• Former Provost Jerry Benson and President Jonathan Alger present Kaveh with his first 4-VA grant award in 2017.

  • (Left to right) Kaveh and students Josh Mitri, Maeven Luedka, and Nikolas Roeske stand ready in the clean room.

  • (Left to right) Nikolas Roeske, Maeven Luedke, and Josh Mitri are at work in the optics lab.

  • An electron-beam deposition setup in the JMU clean room

Conducting Collaborations

Dr. Masoud Kaveh

Assistant Professor of Physics

Dr. Chenggang Tao
Adjunct Professor of Physics

Dr. Chennupati Jagadish
Distinguished Professor of Physics

In the summer of 2016, Masoud Kaveh interviewed with Chenggang Tao at Virginia Tech for a postdoc position in Tao’s research group. Just a few days later, JMU offered Kaveh a position in the Department of Physics & Astronomy, which meant he had the best of both worlds. “It was perfect,” Kaveh said, “Now I could have my own research lab and be close enough to Dr. Tao to take advantage of his collaboration and his knowledge. Since then we have been collaborating on different projects.”

One of those projects was Kaveh’s first 4-VA grant project, awarded in the spring of 2017, where Kaveh’s team at JMU and Tao’s team at Virginia Tech worked on an innovative design of semiconductor samples and metals that had never been studied before, researching how to use semiconductor nanowires to overcome limitations of metals in transferring energy. As a result of the collaboration, they learned more about the science behind the interactions between metals and semiconductors and then applied that knowledge toward their second 4-VA project, awarded in the fall of 2018, to develop a new way of storing energy.

Kaveh has also been working on his 4-VA projects with one of the world’s biggest names in the field of semiconductor nano structures—Chennupati Jagadish. Kaveh first met Jagadish in 2011 when Kaveh’s Ph.D. thesis used samples fabricated by Jagadish. As a distinguished professor who has received many awards and accolades, Dr. Jagadish works with only a limited number of research groups from all around the world. “I am very lucky to have his support and collaboration as a young faculty here at JMU,” said Kaveh, “It is a perfect way of engaging JMU with cutting edge research in physics, engaging with the world and new ideas!” Kaveh’s team has published several papers and presented at various conferences around the country. “I just want to thank the 4-VA team one more time for all their hard work and support,” Kaveh said, “Thanks to the seed money provided by 4-VA, we have been able to move our project forward, publish and present our work and have our students get another level of education. Through this support our project got on the final list of the Madison Trust award this year.

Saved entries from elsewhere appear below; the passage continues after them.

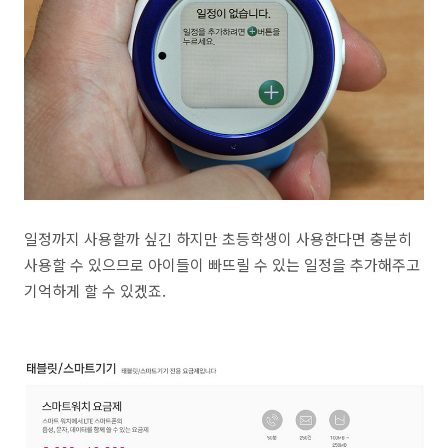
일정까지 사용할까 싶긴 하지만 초등학생이 사용한다면 충분히
사용할 수 있으므로 아이들이 빠뜨릴 수 있는 일정을 추가해주고
기억하게 할 수 있겠죠.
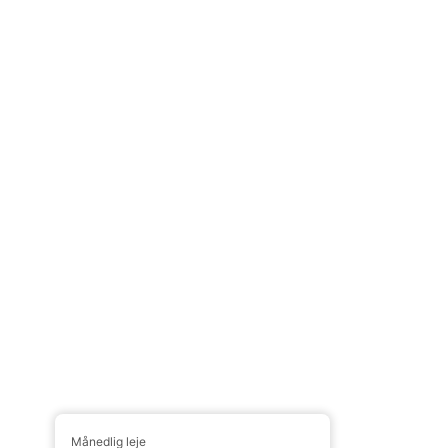
Månedlig leje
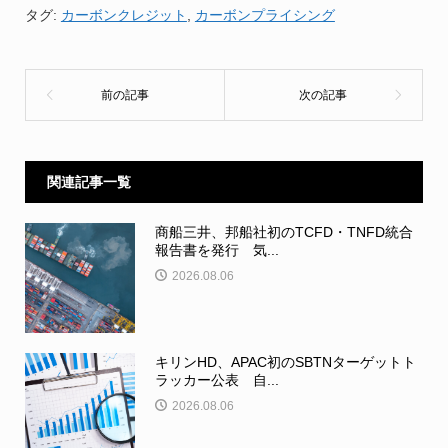
タグ:
カーボンクレジット
,
カーボンプライシング
関連記事一覧
商船三井、邦船社初のTCFD・TNFD統合
報告書を発行 気...
2026.08.06
キリンHD、APAC初のSBTNターゲットト
ラッカー公表 自...
2026.08.06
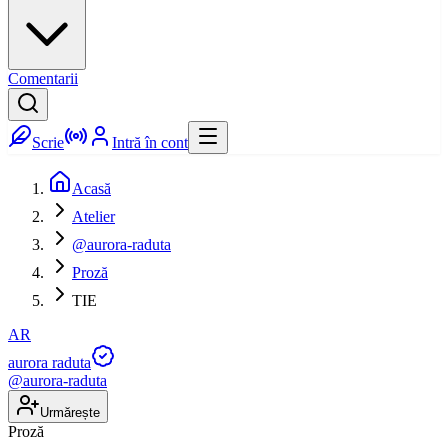
Comentarii
Scrie
Intră în cont
Acasă
Atelier
@aurora-raduta
Proză
TIE
AR
aurora raduta
@
aurora-raduta
Urmărește
Proză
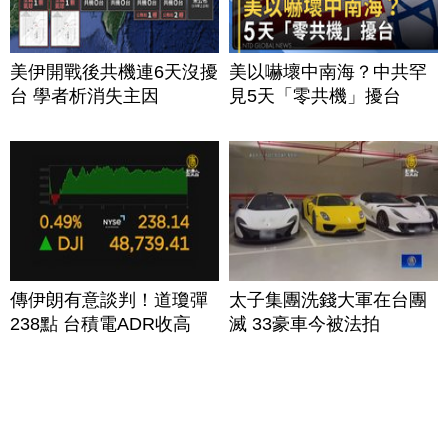
美伊開戰後共機連6天沒擾
美以嚇壞中南海？中共罕
台 學者析消失主因
見5天「零共機」擾台
傳伊朗有意談判！道瓊彈
太子集團洗錢大軍在台團
238點 台積電ADR收高
滅 33豪車今被法拍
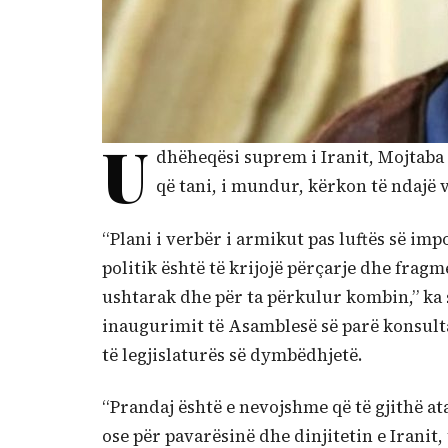
U
dhëheqësi suprem i Iranit, Mojtaba
që tani, i mundur, kërkon të ndajë 
“Plani i verbër i armikut pas luftës së i
politik është të krijojë përçarje dhe fr
ushtarak dhe për ta përkulur kombin,” ka 
inaugurimit të Asamblesë së parë konsultati
të legjislaturës së dymbëdhjetë.
“Prandaj është e nevojshme që të gjithë a
ose për pavarësinë dhe dinjitetin e Iranit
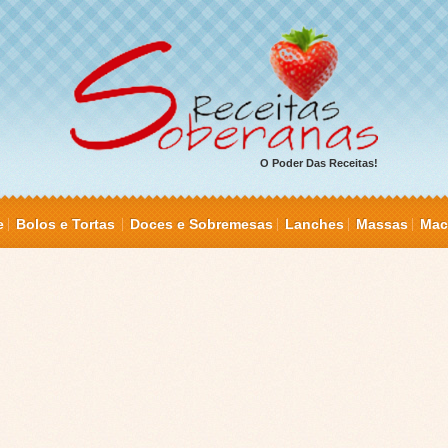
O Poder Das Receitas!
e
Bolos e Tortas
Doces e Sobremesas
Lanches
Massas
Mac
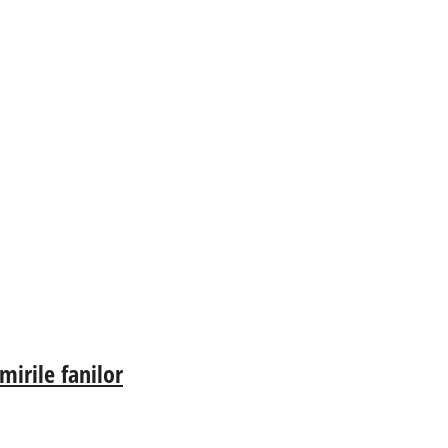
irile fanilor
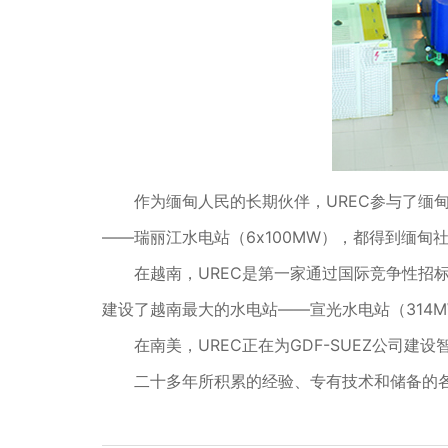
作为缅甸人民的长期伙伴，UREC参与了缅
——瑞丽江水电站（6x100MW），都得到缅甸
在越南，UREC是第一家通过国际竞争性招
建设了越南最大的水电站——宣光水电站（314M
在南美，UREC正在为GDF-SUEZ公司建设
二十多年所积累的经验、专有技术和储备的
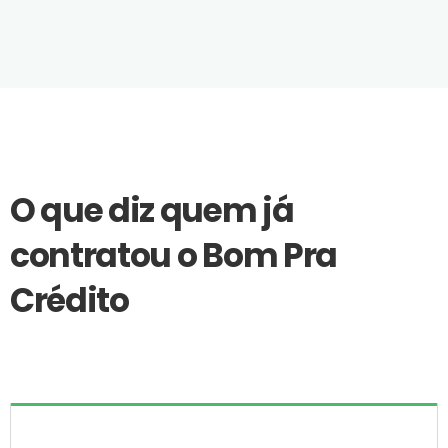
O que diz quem já
contratou o Bom Pra
Crédito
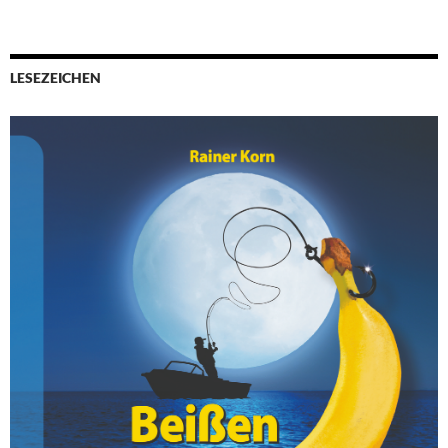
LESEZEICHEN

Also, this project was chosen by the Office of Sponsored Programs to present JMU at this year’s round of competitions for Jeffress Trust Awards.”

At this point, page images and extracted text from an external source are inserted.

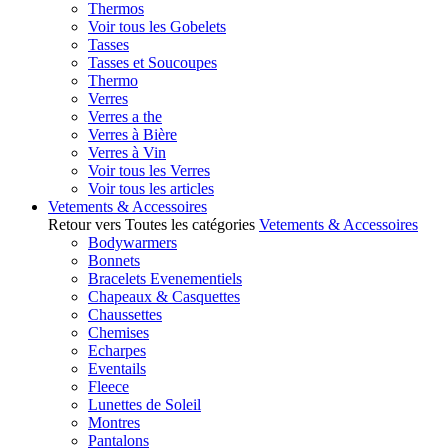
Thermos
Voir tous les Gobelets
Tasses
Tasses et Soucoupes
Thermo
Verres
Verres a the
Verres à Bière
Verres à Vin
Voir tous les Verres
Voir tous les articles
Vetements & Accessoires
Retour vers Toutes les catégories
Vetements & Accessoires
Bodywarmers
Bonnets
Bracelets Evenementiels
Chapeaux & Casquettes
Chaussettes
Chemises
Echarpes
Eventails
Fleece
Lunettes de Soleil
Montres
Pantalons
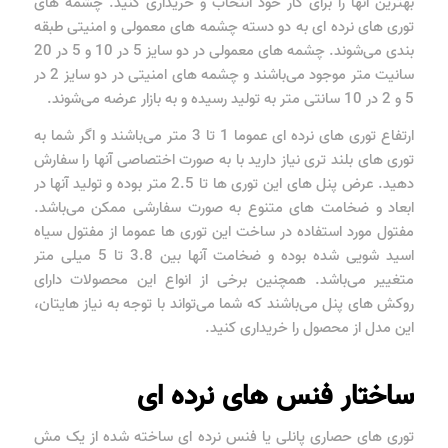
بهترین آنها را برای کار خود انتخاب و خریداری کنید. چشمه های
توری های نرده ای به دو دسته چشمه های معمولی و امنیتی طبقه
بندی می‌شوند. چشمه های معمولی در دو سایز 5 در 10 و 5 در 20
سانیت متر موجود می‌باشند و چشمه های امنیتی در دو سایز 2 در
5 و 2 در 10 سانتی متر به تولید رسیده و به بازار عرضه می‌شوند.
ارتفاع توری های نرده ای عموما 1 تا 3 متر می‌باشند و اگر شما به
توری های بلند تری نیاز دارید با به صورت اختصاصی آنها را سفارش
دهید. عرض پنل های این توری ها تا 2.5 متر بوده و تولید آنها در
ابعاد و ضخامت های متنوع به صورت سفارشی ممکن می‌باشد.
مفتول مورد استفاده در ساخت این توری ها عموما از مفتول سیاه
اسید شویی شده بوده و ضخامت آنها بین 3.8 تا 5 میلی متر
متغییر می‌باشد. همچنین برخی از انواع این محصولات دارای
روکش های پنل می‌‌باشند که شما می‌تواند با توجه به نیاز هایتان،
این مدل از محصول را خریداری کنید.
ساختار فنس های نرده ای
توری های حصاری پانلی یا فنس نرده ای ساخته شده از یک مش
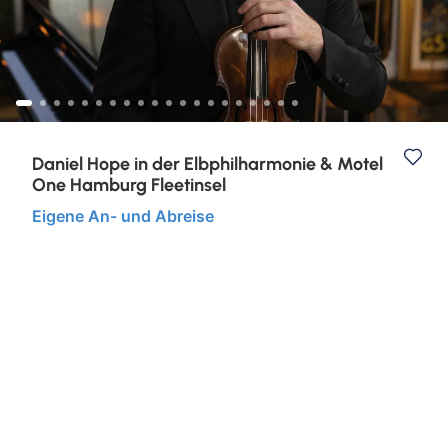
Kurzurlaub
Städtereisen
Daniel Hope in der Elbphilharmonie & Motel
One Hamburg Fleetinsel
Eigene An- und Abreise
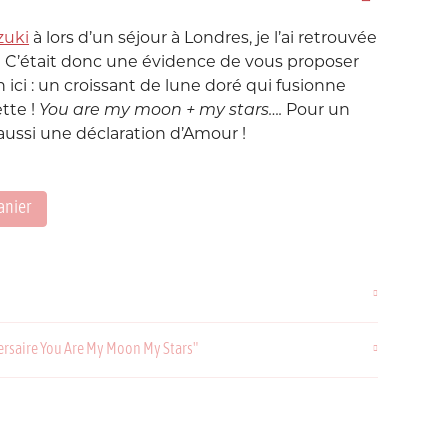
Love etc...
zuki
à lors d’un séjour à Londres, je l’ai retrouvée
Suisse
Taïwan
in's
Porte-Clés
 ! C’était donc une évidence de vous proposer
Noeuds
n ici : un croissant de lune doré qui fusionne
tte !
You are my moon + my stars….
Pour un
Printemps
 aussi une déclaration d’Amour !
Snoopy
Voyage Voyage
anier
ahiers
ochettes
ersaire You Are My Moon My Stars"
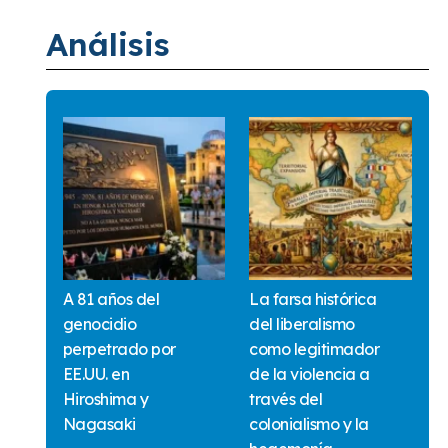
Análisis
A 81 años del
La farsa histórica
genocidio
del liberalismo
perpetrado por
como legitimador
EE.UU. en
de la violencia a
Hiroshima y
través del
Nagasaki
colonialismo y la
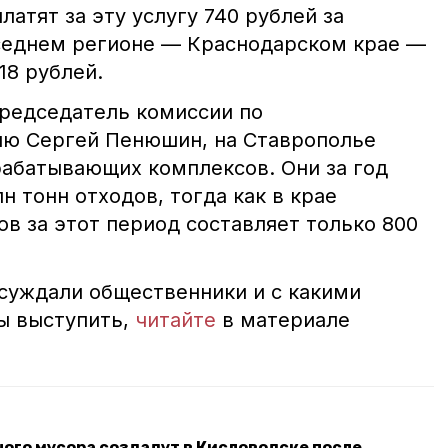
латят за эту услугу 740 рублей за
оседнем регионе — Краснодарском крае —
18 рублей.
председатель комиссии по
ию Сергей Пенюшин, на Ставрополье
рабатывающих комплексов. Они за год
н тонн отходов, тогда как в крае
в за этот период составляет только 800
бсуждали общественники и с какими
ы выступить,
читайте
в материале
ого мусора создадут в Кисловодске после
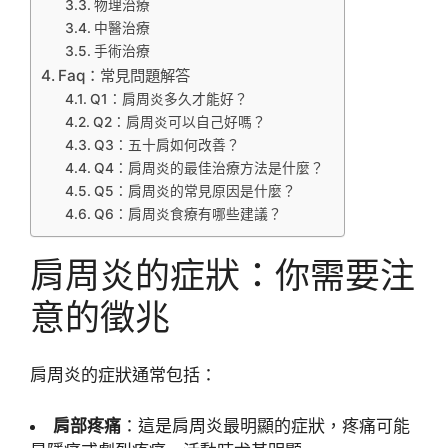
物理治療
中醫治療
手術治療
Faq：常見問題解答
Q1：肩周炎多久才能好？
Q2：肩周炎可以自己好嗎？
Q3：五十肩如何改善？
Q4：肩周炎的最佳治療方法是什麼？
Q5：肩周炎的常見原因是什麼？
Q6：肩周炎食療有哪些建議？
肩周炎的症狀：你需要注
意的徵兆
肩周炎的症狀通常包括：
肩部疼痛
：這是肩周炎最明顯的症狀，疼痛可能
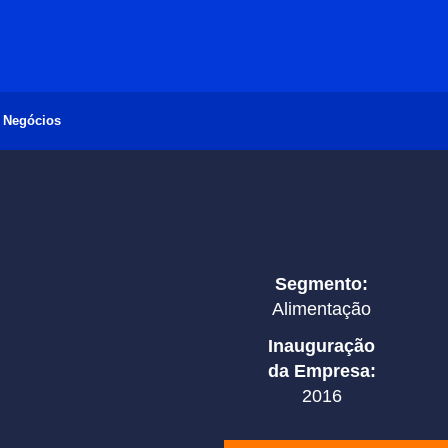
s Negócios
Segmento:
Alimentação
Inauguração
da Empresa:
2016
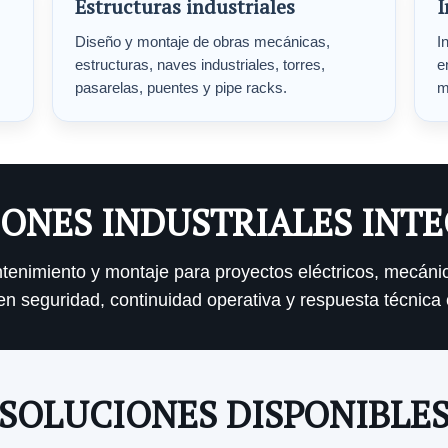
Estructuras industriales
I
Diseño y montaje de obras mecánicas,
I
estructuras, naves industriales, torres,
e
pasarelas, puentes y pipe racks.
m
ONES INDUSTRIALES INT
antenimiento y montaje para proyectos eléctricos, mecáni
n seguridad, continuidad operativa y respuesta técnica 
SOLUCIONES DISPONIBLE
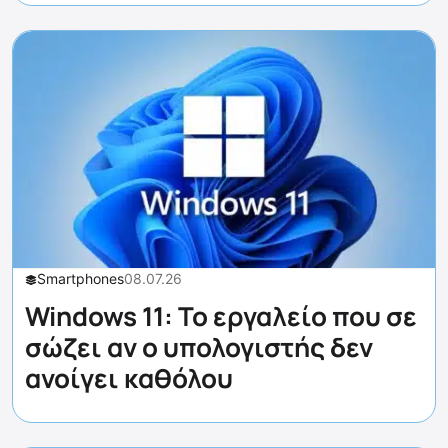
Smartphones
08.07.26
Windows 11: Το εργαλείο που σε
σώζει αν ο υπολογιστής δεν
ανοίγει καθόλου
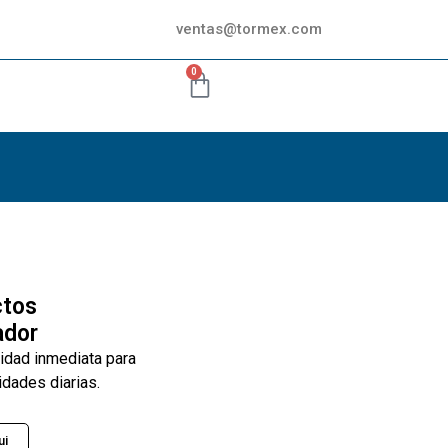
ventas@tormex.com
0
ctos
ador
lidad inmediata para
idades diarias.
ui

Watching our undergraduate students growing and becoming professional, confident researchers is a priceless experience I have had through these projects during the past few years.

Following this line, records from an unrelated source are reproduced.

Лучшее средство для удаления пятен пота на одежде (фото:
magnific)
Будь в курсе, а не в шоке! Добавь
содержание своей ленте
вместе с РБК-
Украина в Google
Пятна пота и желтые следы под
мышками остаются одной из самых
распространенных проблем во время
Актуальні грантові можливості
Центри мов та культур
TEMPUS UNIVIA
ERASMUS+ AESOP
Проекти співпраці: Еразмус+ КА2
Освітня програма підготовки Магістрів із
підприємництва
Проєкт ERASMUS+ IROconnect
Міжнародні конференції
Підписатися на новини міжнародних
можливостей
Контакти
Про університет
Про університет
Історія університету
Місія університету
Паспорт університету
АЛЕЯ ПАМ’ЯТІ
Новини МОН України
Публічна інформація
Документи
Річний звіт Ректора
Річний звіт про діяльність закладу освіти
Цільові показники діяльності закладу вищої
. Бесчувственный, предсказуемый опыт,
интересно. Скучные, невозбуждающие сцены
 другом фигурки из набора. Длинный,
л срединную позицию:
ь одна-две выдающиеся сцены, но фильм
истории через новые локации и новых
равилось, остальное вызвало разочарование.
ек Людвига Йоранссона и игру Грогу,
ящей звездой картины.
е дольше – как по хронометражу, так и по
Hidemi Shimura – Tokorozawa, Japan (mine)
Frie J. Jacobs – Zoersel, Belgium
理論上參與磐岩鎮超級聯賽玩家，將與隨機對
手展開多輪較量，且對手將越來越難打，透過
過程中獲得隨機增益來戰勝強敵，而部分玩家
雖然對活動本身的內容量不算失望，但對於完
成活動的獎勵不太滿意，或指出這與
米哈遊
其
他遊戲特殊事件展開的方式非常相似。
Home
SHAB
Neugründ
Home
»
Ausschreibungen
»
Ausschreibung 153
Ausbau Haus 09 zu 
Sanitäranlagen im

I’ll never forget when Nikolas Roeske, a freshman physics major joined my group. He was very shy but motivated. Just a couple of years later, he presented our research at the Virginia Soft Matter Workshop, in the fall of 2018 at VT, among other faculty and post doctorate presenters. He did such a great job that during the break in that meeting, other faculty were asking me whether he was really an undergraduate student. I was so proud of him.